Water Kefir Grains Vs Milk Kefir Grains
If you are familiar with milk kefir grains, you might be wondering what water kefir grains are, and how they differ. They both have a similar symbiosis of bacteria and yeast that ferment a sugary liquid at room temperature into a healthy probiotic beverage, however they are not the same grain. The milk kefir grains use milk; whereas, water kefir grains use a sugar-water mix, typically supplemented with dried fruit. Milk grains look like soft opaque curds of cauliflower heads while water kefir grains looks like tiny semi-transparent crystal gems.
Milk and water kefir share some common strains of bacteria and yeast, but they also have many unique strains. People may have some measure of success fermenting milk with water kefir grains or vise versa temporarily, however the grains never convert or physically change to be the other culture.

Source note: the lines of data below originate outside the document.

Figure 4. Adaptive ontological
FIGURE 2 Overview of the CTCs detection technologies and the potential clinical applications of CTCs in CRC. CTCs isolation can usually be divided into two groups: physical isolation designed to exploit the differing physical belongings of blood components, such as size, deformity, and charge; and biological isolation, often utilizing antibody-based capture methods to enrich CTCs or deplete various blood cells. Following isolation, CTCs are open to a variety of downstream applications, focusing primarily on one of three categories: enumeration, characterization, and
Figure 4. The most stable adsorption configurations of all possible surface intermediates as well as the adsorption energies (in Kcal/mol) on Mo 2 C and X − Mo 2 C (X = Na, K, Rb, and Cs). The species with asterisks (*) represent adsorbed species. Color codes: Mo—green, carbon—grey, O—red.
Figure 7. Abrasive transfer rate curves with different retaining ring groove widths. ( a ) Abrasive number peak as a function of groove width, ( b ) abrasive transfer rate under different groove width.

Water kefir grains ferment at room temperature typically for about 48 hours (compared to 24 for milk). A good rule of thumb is that for every tablespoon of grains, you need about 1 tablespoon of any kind of sugar (white, brown, raw, or a mix) and about 1 cup of water. Simply add a couple pieces of dried fruit for more flavor and nutrients (for the grains and yourself). You can also add in some fresh lemon if desired. In 48 hours you'll have a delicious, refreshing and healthy probiotic drink.
One thing to keep in mind is that a big portion of the sugar is broken down and converted by the grains into acids, carbonation, small amounts of alcohol and other nutritious by-products. The actual sugar content and GL is lowered once it is ready to drink. It should taste mildly sweet and tangy when its done (never like plain sugar water). Longer ferments will also reduce the sugar content further. Water kefir can be a great choice for the sugar-conscious and even sometimes suitable for some diabetics.

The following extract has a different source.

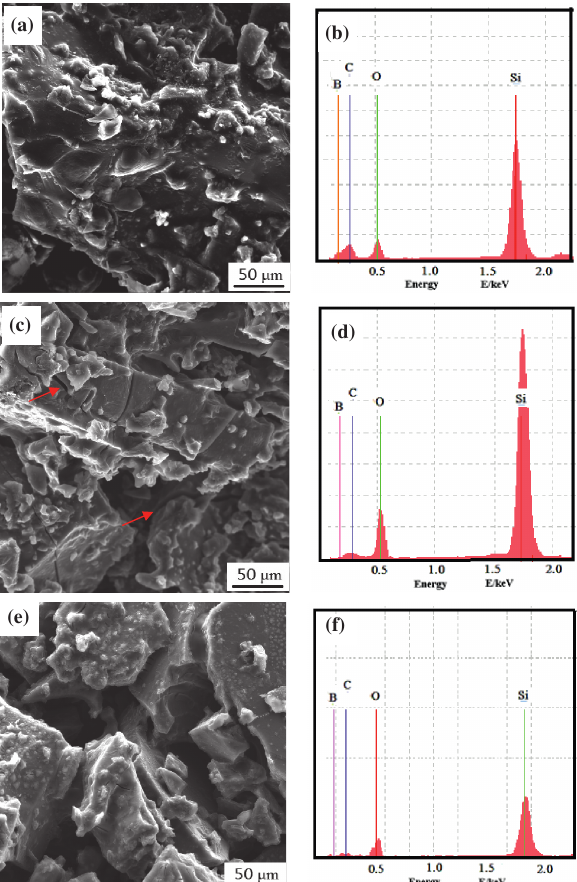
Figure 2: Typical SEM images and EDS spectra of the B-Si carbon materials obtained by carbonization treatment at different temperatures (a, b) 800°C, (c, d) 1,200°C and (e, f)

You might be wondering what it tastes like. Water Kefir has a surprisingly mild zesty flavor, and can be likened to a natural, light and refreshing soda. It is more mild than milk kefir or kombucha, having just a light tang (but can build more carbonation and tang if bottled for a short time). The dried fruit, lemon, type of sugar and other ingredients will significantly determine its flavor as well. When bottling you can vary it up and be creative with any new flavor or find your own personal favorite combination to stick with.